--- Document segment ---
A superb Great War historical novel

My grandmother was born in Sheffield. I can remember my great grandmother and grandmother telling me stories of what happened to the City of Sheffield after the battle of the Somme in World War I. My maternal great uncle was a member of the Sheffield City Battalion (12th Battalion) York Regiment 94th Brigade, 31 Division and died at the Somme. I have his regimental patch with the white rose on it. I grabbed this book “Covenant with Death” by John Harris because it was a historical novel about the Sheffield City Battalion. The book was first published in 1961 and has been reprinted several times since then. The audio book I read was released on September 4, 2014.

The book is a novel about Mark Fenner, a reporter from the Sheffield newspaper, some of his friends from work and other men of the city of Sheffield. The first half of the book is about signing up with great glee and anticipation when War was declared in 1914. Then the waiting to be called, while life went on normally, at last call came, the training, and finally the issuing of summer uniforms and being sent to defend the Suez Canal. Finally they are sent to Senne, France in April 1916. The story continues with the daily routine of the men who by now we have gotten to know well. The last half of the book deals with the battle of the Somme. The book shows us with unbearable actuality what happened to the Sheffield City battalion on that horrible day. In the Somme offensive they were on the extreme left of the 15 mile British front. At 7:20 a.m. they moved into No Man’s Land at 7:30 a.m. bombardment stopped and four waves of the battalion rose and advanced into a devastating hail of machine gun and artillery fire. After 10 minutes all of the 1131 officers of men of the battalion were dead. In the story our hero Mark Fenner is the only one alive. But in the real battle only Corporal Outram, a Signaler was the only one left alive. This was repeated up and down the line and at the end of the ten minutes over 70,000 British was dead. This was the deadliest ten minutes in the history of the British Army; at the end of the battle one million men were dead. The battle of the Somme was the costliest battle in British history. The minute by minute description as told by Fenner is gripping. It puts you right into the battle with him. There is a big difference in reading a story from a personal viewpoint of the battle of the Somme than the history book description.
---
# Using the information:
1. According to the review, on what date was the audio book released?
2. Please reproduce the part of the review that opens with the words containing "My grandmother was" and closes with "September 4, 2014.".
--- Material shown ---
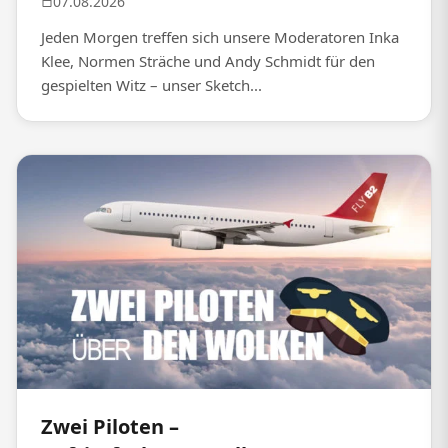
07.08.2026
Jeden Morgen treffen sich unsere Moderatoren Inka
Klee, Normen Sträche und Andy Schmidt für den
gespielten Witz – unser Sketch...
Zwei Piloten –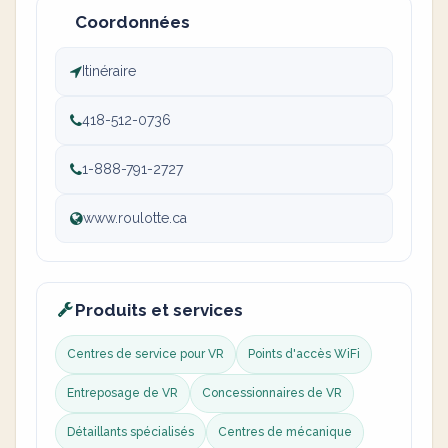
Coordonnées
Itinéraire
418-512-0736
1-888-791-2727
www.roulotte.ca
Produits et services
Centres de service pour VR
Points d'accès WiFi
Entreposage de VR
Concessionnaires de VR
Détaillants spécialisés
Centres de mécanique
---
--- Material shown ---
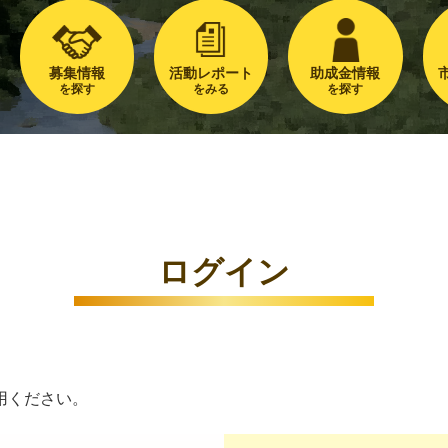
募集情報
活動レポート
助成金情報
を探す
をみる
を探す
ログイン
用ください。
---
--- Material shown ---
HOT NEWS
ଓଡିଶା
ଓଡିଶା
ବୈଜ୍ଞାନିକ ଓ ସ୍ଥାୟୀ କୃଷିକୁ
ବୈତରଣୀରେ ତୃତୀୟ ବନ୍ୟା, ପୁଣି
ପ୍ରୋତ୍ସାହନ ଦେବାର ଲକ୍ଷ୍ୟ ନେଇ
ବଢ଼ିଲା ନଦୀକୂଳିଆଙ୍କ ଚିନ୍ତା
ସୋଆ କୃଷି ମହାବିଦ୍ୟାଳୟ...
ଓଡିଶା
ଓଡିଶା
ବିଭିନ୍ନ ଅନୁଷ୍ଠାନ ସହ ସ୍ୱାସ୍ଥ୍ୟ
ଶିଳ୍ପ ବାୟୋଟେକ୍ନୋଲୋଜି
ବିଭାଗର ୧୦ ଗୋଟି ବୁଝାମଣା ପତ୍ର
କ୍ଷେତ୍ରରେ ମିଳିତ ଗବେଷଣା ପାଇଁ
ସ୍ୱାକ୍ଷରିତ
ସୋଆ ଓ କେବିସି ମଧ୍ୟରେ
---
# Task answers:
1. September 4, 2014.

2.
My grandmother was born in Sheffield. I can remember my great grandmother and grandmother telling me stories of what happened to the City of Sheffield after the battle of the Somme in World War I. My maternal great uncle was a member of the Sheffield City Battalion (12th Battalion) York Regiment 94th Brigade, 31 Division and died at the Somme. I have his regimental patch with the white rose on it. I grabbed this book “Covenant with Death” by John Harris because it was a historical novel about the Sheffield City Battalion. The book was first published in 1961 and has been reprinted several times since then. The audio book I read was released on September 4, 2014.